Carol S. Newlon, Ph.D. * - Newark - Studies on the mechanism of eukaryotic chromosome replication, using the budding yeasts, Saccharomyces cerevisiae and Cryptococcus neoformans, as model systems. Our current focus is on the structure and regulation of chromosomal DNA replication origins.
Joseph Nickels, Ph.D. * - Stratford - Our research uses proteomic/genomic methods and mouse models to understand the biology of diseases, such as cancer initiation and metastasis, cardiovascular disease, and infectious mycoses. Our goal is discovering novel genes that can be used as biomarkers and drug targets, thus allowing us to diagnose and treat these diseases. Email: firstname.lastname@example.org
Andrew R. Pachner, M.D. * - Newark - We focus on detection of pathogen and characterization of host immune response in infections of the nervous system, particularly Lyme borreliosis. We extensively use molecular biological tools, such as PCR and microarrays.

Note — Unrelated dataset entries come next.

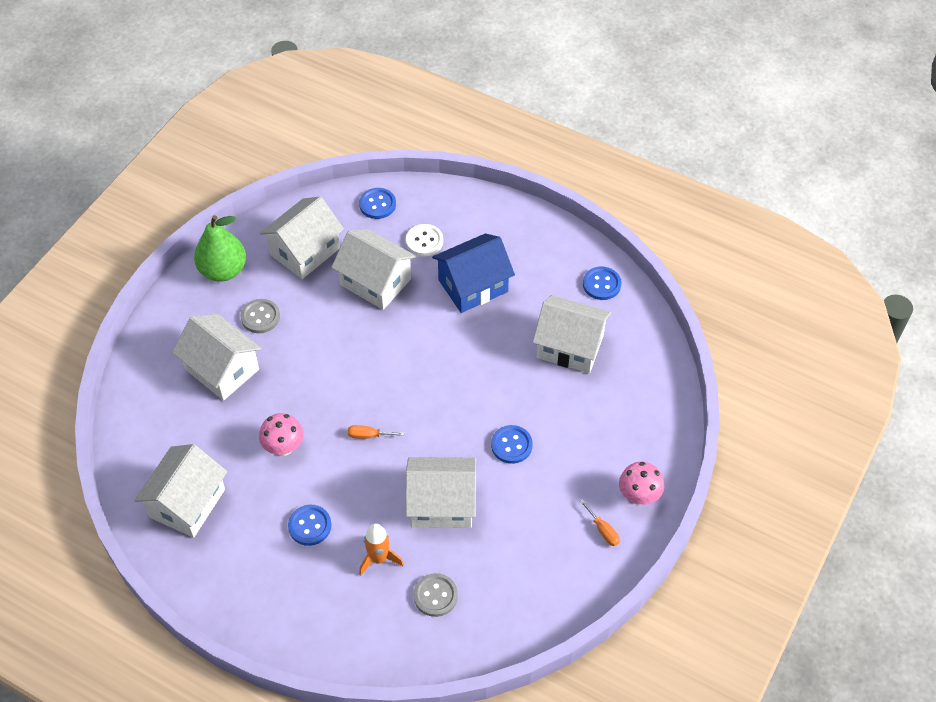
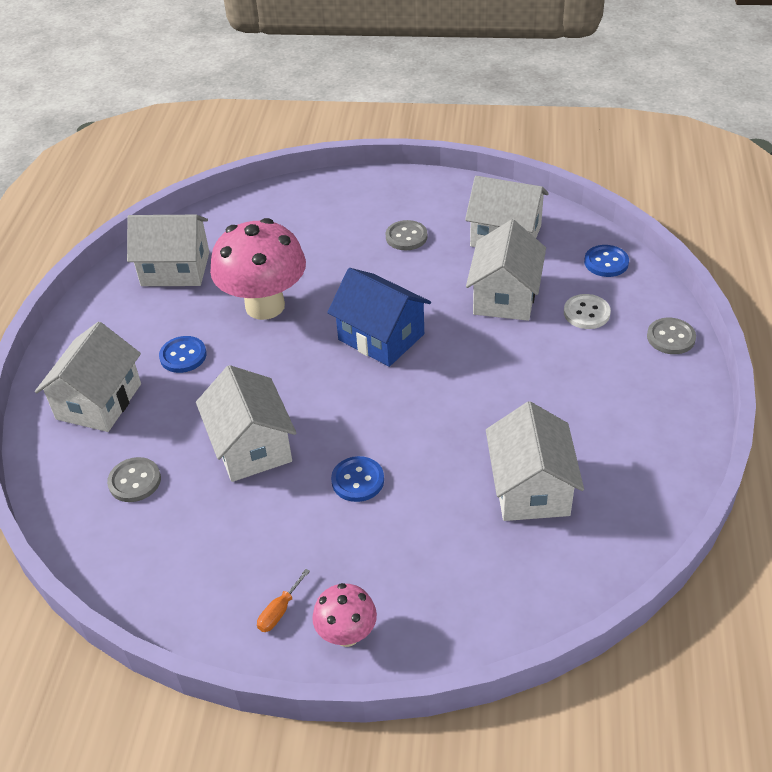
camera: 70 degrees right, 10 degrees down
(222, 369) = (331, 236): white house -> white house (99, 401)
(223, 270) = (443, 195): green pear -> none
(284, 447) = (265, 306): pink mushroom -> pink mushroom, size x1.96
(368, 435) = (309, 359): orange screwdriver -> none
(379, 558) = (164, 420): orange rocket -> none
(473, 285) = (556, 372): blue house -> blue house (381, 337)
(477, 206) = (670, 337): none -> grey button
(601, 284) = (647, 488): blue button -> none

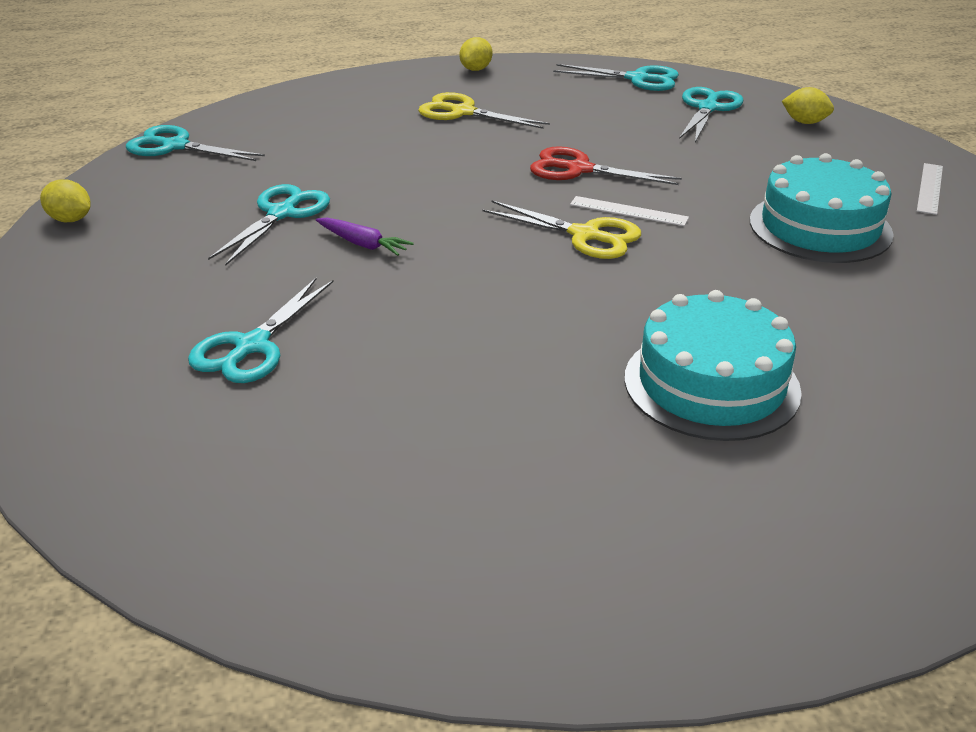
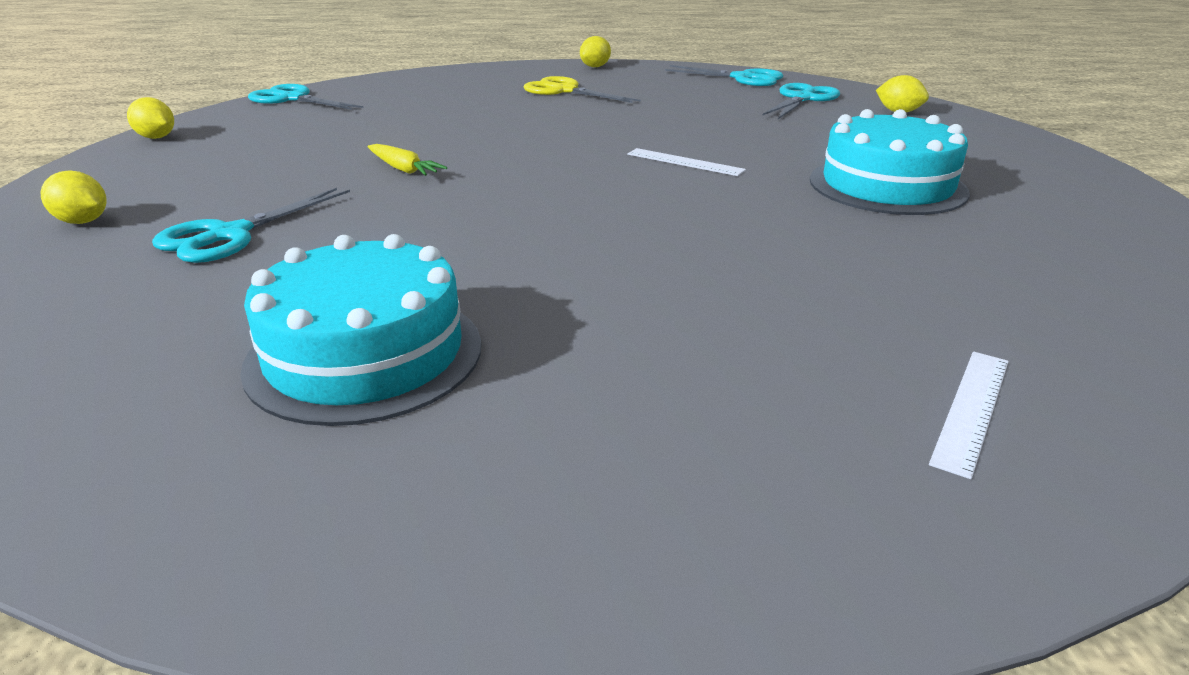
camera: 10 degrees right, 5 degrees down
(92, 344) = (83, 221): none -> yellow lemon
(281, 214) = (346, 144): turquoise scissors -> none
(362, 244) = (403, 169): purple carrot -> yellow carrot
(579, 169) = (651, 131): red scissors -> none
(585, 235) = (629, 176): yellow scissors -> none
(711, 384) = (703, 306): turquoise cake -> turquoise cake (365, 354)
(930, 188) = (1022, 164): white ruler -> white ruler (972, 409)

Nikhat Parveen, Ph.D * - Newark - My laboratory is studying the molecular basis of pathogenesis of two bacterial species, Borrelia burgdorferi and Pseudomonas aeruginosa. These two clinically important bacterial pathogens are transmitted to humans using different mechanisms and also show different disease manifestations. B. burgdorferi is transmitted by Ixodes tick vector while P. aeruginosa is transmitted through a variety of contaminated sources.
Ann M. Stock, Ph.D. * - Piscataway - Structure & function analysis of signal transduction proteins and the role of protein modifications such as phosphorylation and methylation. Projects include unusual mammalian protein kinases and bacterial pathogenesis. Studies employ molecular genetics, biochemistry and X-ray crystallography.

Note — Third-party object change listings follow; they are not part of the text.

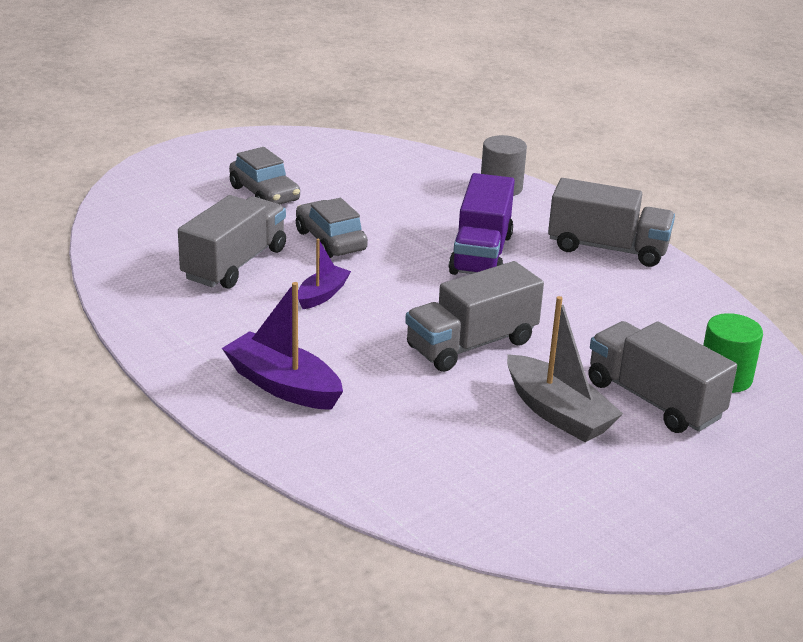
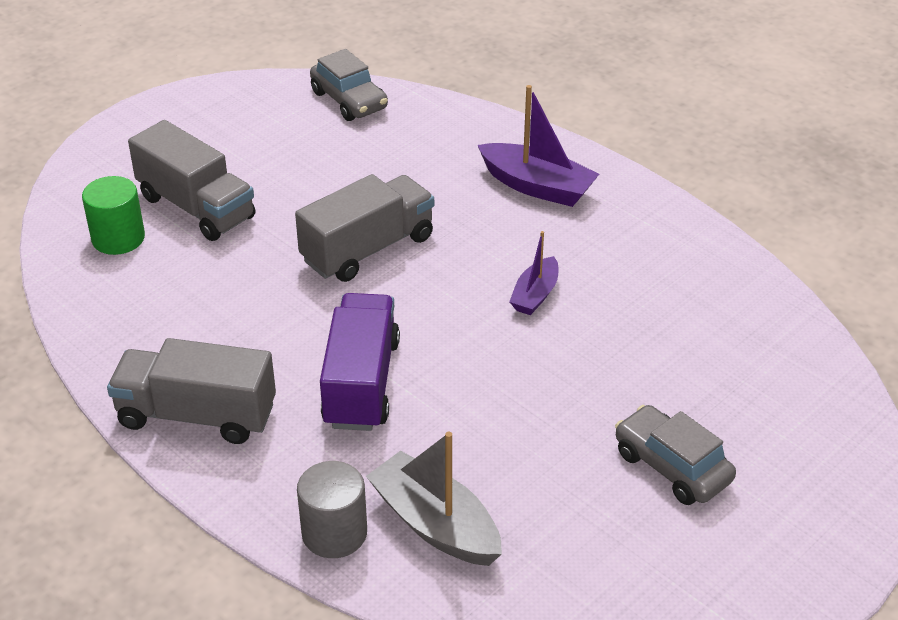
camera: 175 degrees right, 10 degrees up
(235, 264) = (649, 329): grey truck -> none
(330, 241) = (552, 382): grey car -> grey car (349, 100)
(558, 413) = (287, 186): grey boat -> grey boat (435, 524)

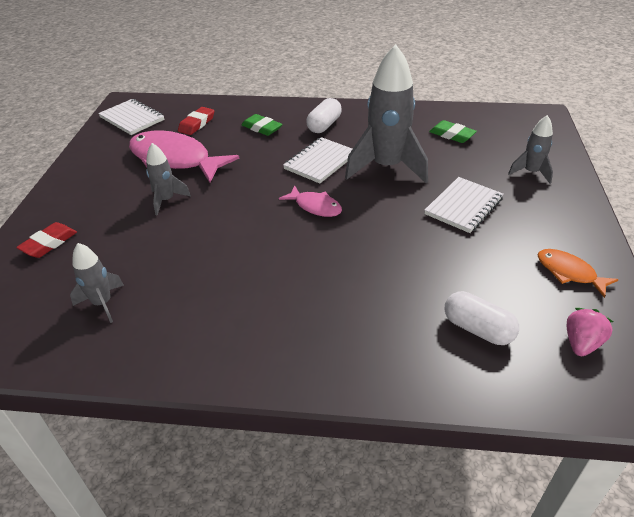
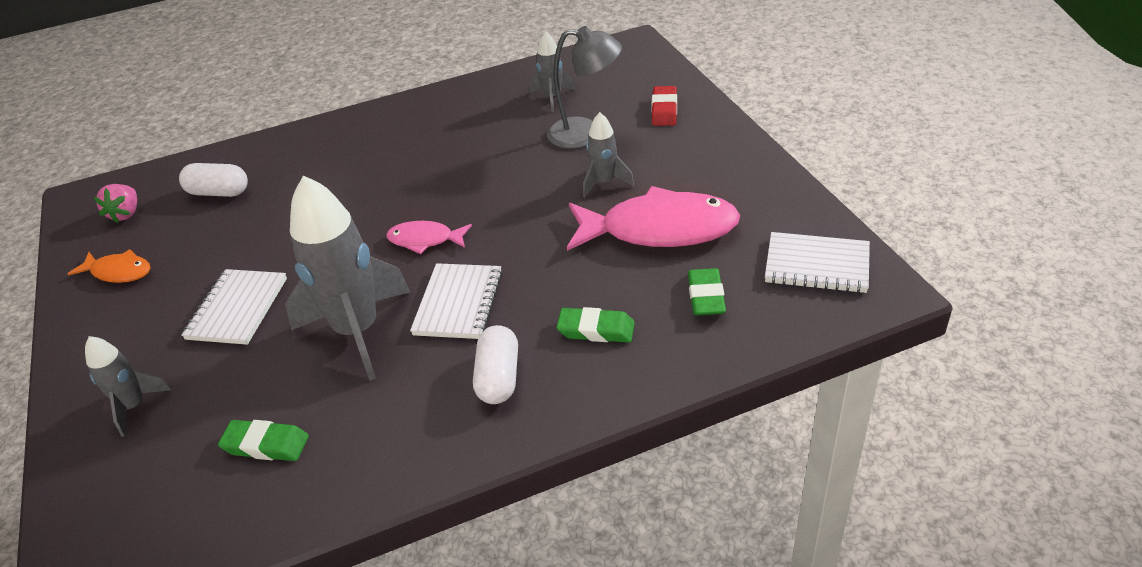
camera: 155 degrees right, 0 degrees up
(127, 247) = (586, 133): none -> grey lamp
(197, 124) = (706, 296): red eraser -> green eraser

Ilana Stroke, Ph.D. * - Stratford - We are using high throughput compound screening (HTS) technology to identify small molecules providing the basis for novel drugs modulating microbial infection, cancer, inflammation, metabolic disease, and cardiovascular disease. Email: email@example.com
John-Paul Vermitsky, Ph.D. * - Stratford - Our research uses proteomic and genomic methods to understand the mechanisms of antifungal drug resistance in a variety of Candida species. Our goal is discovering new markers to detect resistance and potential drug targets which will be used in our high-through put screens. Email: firstname.lastname@example.org.

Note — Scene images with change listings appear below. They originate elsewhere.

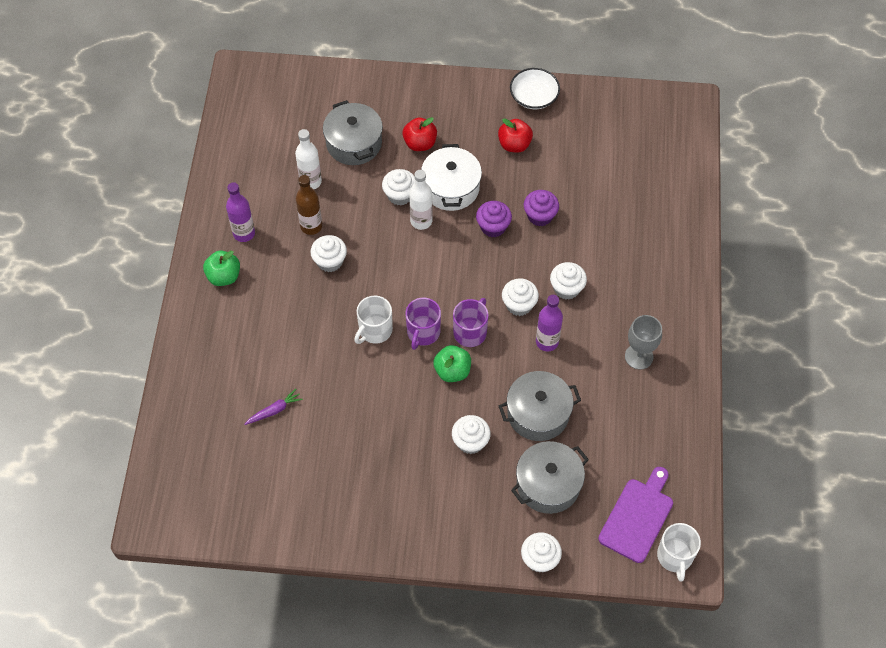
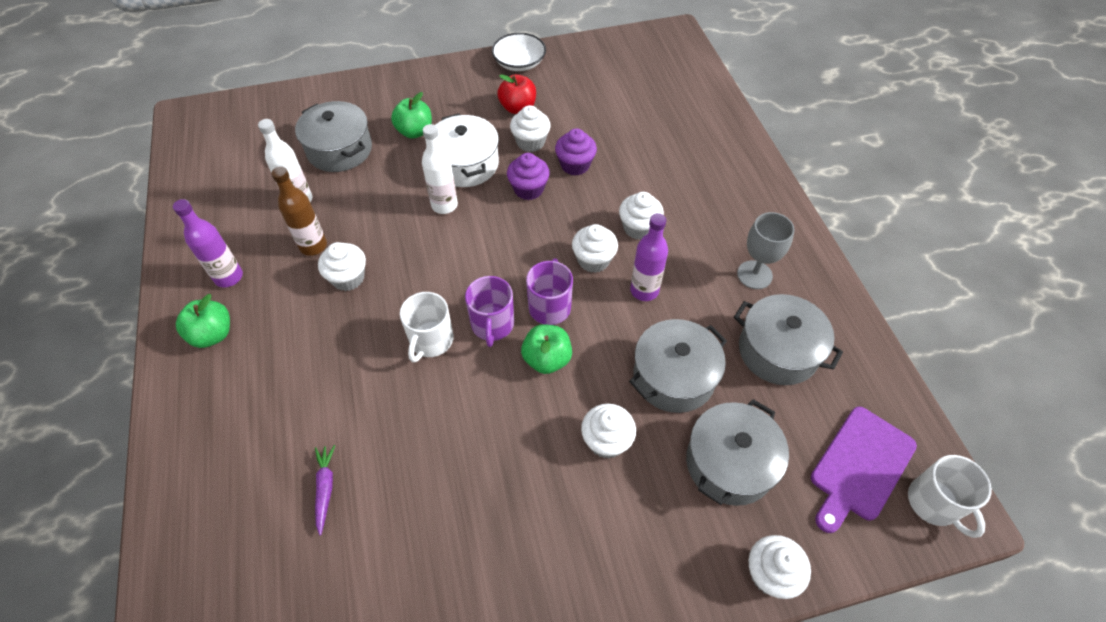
camera: 20 degrees left, 5 degrees down
(274, 410) = (325, 489): purple carrot -> purple carrot turned 45 degrees counterclockwise
(400, 195) = (410, 186): white cupcake -> white cupcake (530, 142)
(420, 143) = (415, 131): red apple -> green apple
(624, 420) = (778, 351): none -> grey pot
(638, 517) = (860, 466): purple cutting board -> purple cutting board turned 150 degrees counterclockwise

Nancy, A. Woychik, Ph.D. * - Piscataway - RNA polymerases and transcription regulation in cancer and other diseases; Alterations in host cell transcription upon smallpox virus infection; Transcription mechanisms important for Chlamydia pathogenesis; Chlamydia infection and heart disease.
Hua Zhu, Ph.D. * - Newark - My lab is studying cytomegalovirus, including host responses to viral infection, i.e. changes of signal transduction, and to understand how these responses influence viral replication and pathogenesis, and use microarray and mass spectrometry technologies to study viral and cellular gene expression.